THE TASK: In the material below, tally the lines that include the string "Resolved", then write down only the total.

*** Opening of SUPPLIED RECORDS ***

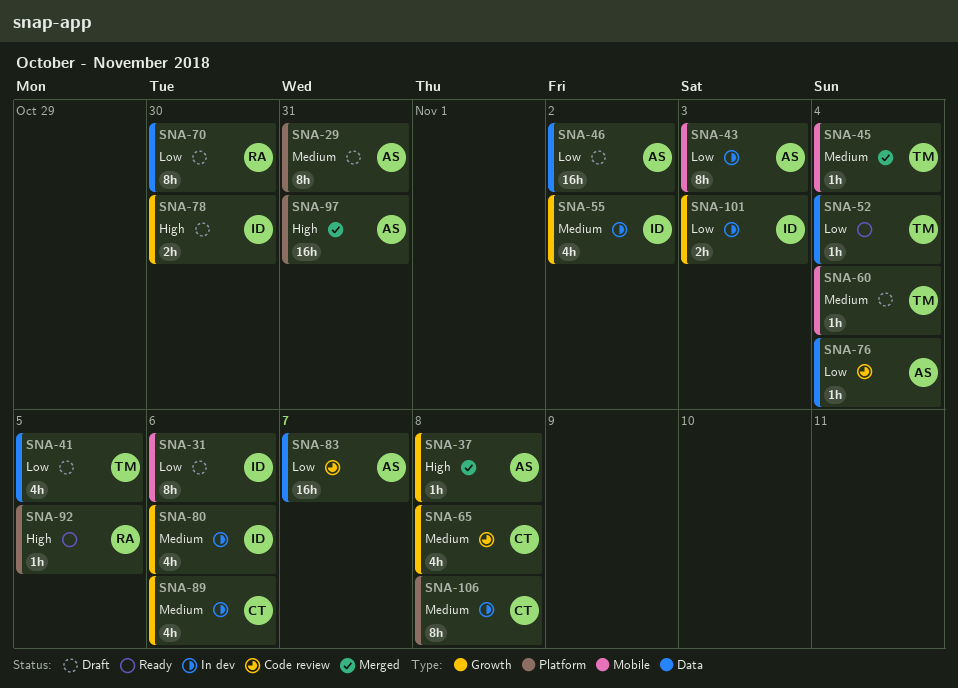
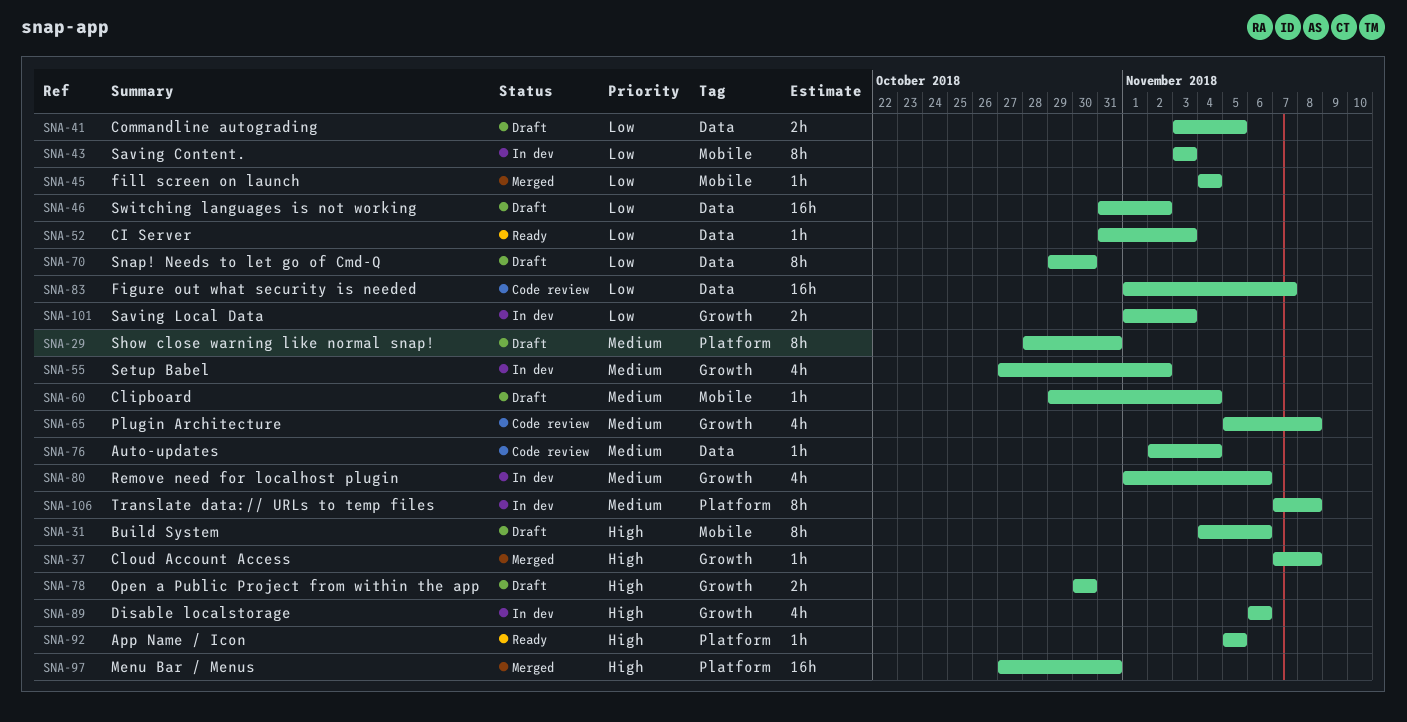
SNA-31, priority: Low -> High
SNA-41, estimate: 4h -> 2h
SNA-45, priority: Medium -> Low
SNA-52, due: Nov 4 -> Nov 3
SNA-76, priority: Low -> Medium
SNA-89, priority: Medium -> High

*** Close of SUPPLIED RECORDS ***
*** Opening of SUPPLIED RECORDS ***

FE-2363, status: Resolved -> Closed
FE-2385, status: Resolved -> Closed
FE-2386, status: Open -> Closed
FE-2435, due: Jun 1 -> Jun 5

*** Close of SUPPLIED RECORDS ***

RESPONSE BELOW: 2